TASK REQUIREMENTS.
Give every line of the data again, unchanged, but with no pictures.

Collected data.
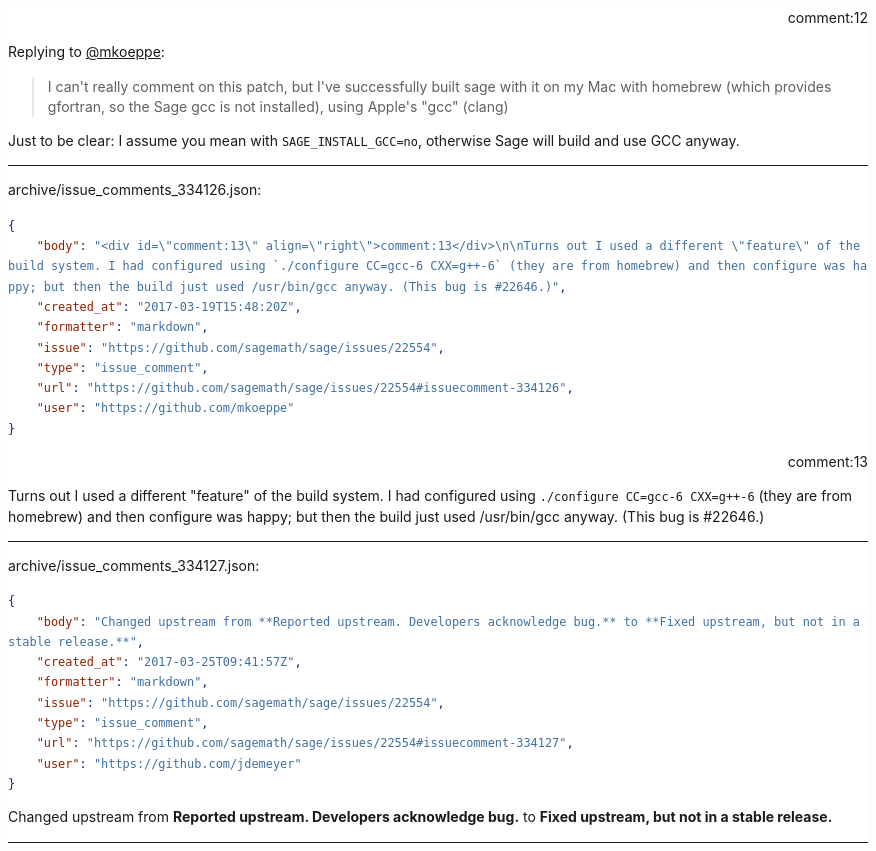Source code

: <div id="comment:12" align="right">comment:12</div>

Replying to [@mkoeppe](#comment%3A11):
> I can't really comment on this patch, but I've successfully built sage with it on my Mac with homebrew (which provides gfortran, so the Sage gcc is not installed), using Apple's "gcc" (clang)

Just to be clear: I assume you mean with `SAGE_INSTALL_GCC=no`, otherwise Sage will build and use GCC anyway.



---

archive/issue_comments_334126.json:
```json
{
    "body": "<div id=\"comment:13\" align=\"right\">comment:13</div>\n\nTurns out I used a different \"feature\" of the build system. I had configured using `./configure CC=gcc-6 CXX=g++-6` (they are from homebrew) and then configure was happy; but then the build just used /usr/bin/gcc anyway. (This bug is #22646.)",
    "created_at": "2017-03-19T15:48:20Z",
    "formatter": "markdown",
    "issue": "https://github.com/sagemath/sage/issues/22554",
    "type": "issue_comment",
    "url": "https://github.com/sagemath/sage/issues/22554#issuecomment-334126",
    "user": "https://github.com/mkoeppe"
}
```

<div id="comment:13" align="right">comment:13</div>

Turns out I used a different "feature" of the build system. I had configured using `./configure CC=gcc-6 CXX=g++-6` (they are from homebrew) and then configure was happy; but then the build just used /usr/bin/gcc anyway. (This bug is #22646.)



---

archive/issue_comments_334127.json:
```json
{
    "body": "Changed upstream from **Reported upstream. Developers acknowledge bug.** to **Fixed upstream, but not in a stable release.**",
    "created_at": "2017-03-25T09:41:57Z",
    "formatter": "markdown",
    "issue": "https://github.com/sagemath/sage/issues/22554",
    "type": "issue_comment",
    "url": "https://github.com/sagemath/sage/issues/22554#issuecomment-334127",
    "user": "https://github.com/jdemeyer"
}
```

Changed upstream from **Reported upstream. Developers acknowledge bug.** to **Fixed upstream, but not in a stable release.**



---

PROBLEM SOLUTION.
Source code

: <div id="comment:12" align="right">comment:12</div>

Replying to [@mkoeppe](#comment%3A11):
> I can't really comment on this patch, but I've successfully built sage with it on my Mac with homebrew (which provides gfortran, so the Sage gcc is not installed), using Apple's "gcc" (clang)

Just to be clear: I assume you mean with `SAGE_INSTALL_GCC=no`, otherwise Sage will build and use GCC anyway.



---

archive/issue_comments_334126.json:
```json
{
    "body": "<div id=\"comment:13\" align=\"right\">comment:13</div>\n\nTurns out I used a different \"feature\" of the build system. I had configured using `./configure CC=gcc-6 CXX=g++-6` (they are from homebrew) and then configure was happy; but then the build just used /usr/bin/gcc anyway. (This bug is #22646.)",
    "created_at": "2017-03-19T15:48:20Z",
    "formatter": "markdown",
    "issue": "https://github.com/sagemath/sage/issues/22554",
    "type": "issue_comment",
    "url": "https://github.com/sagemath/sage/issues/22554#issuecomment-334126",
    "user": "https://github.com/mkoeppe"
}
```

<div id="comment:13" align="right">comment:13</div>

Turns out I used a different "feature" of the build system. I had configured using `./configure CC=gcc-6 CXX=g++-6` (they are from homebrew) and then configure was happy; but then the build just used /usr/bin/gcc anyway. (This bug is #22646.)



---

archive/issue_comments_334127.json:
```json
{
    "body": "Changed upstream from **Reported upstream. Developers acknowledge bug.** to **Fixed upstream, but not in a stable release.**",
    "created_at": "2017-03-25T09:41:57Z",
    "formatter": "markdown",
    "issue": "https://github.com/sagemath/sage/issues/22554",
    "type": "issue_comment",
    "url": "https://github.com/sagemath/sage/issues/22554#issuecomment-334127",
    "user": "https://github.com/jdemeyer"
}
```

Changed upstream from **Reported upstream. Developers acknowledge bug.** to **Fixed upstream, but not in a stable release.**



---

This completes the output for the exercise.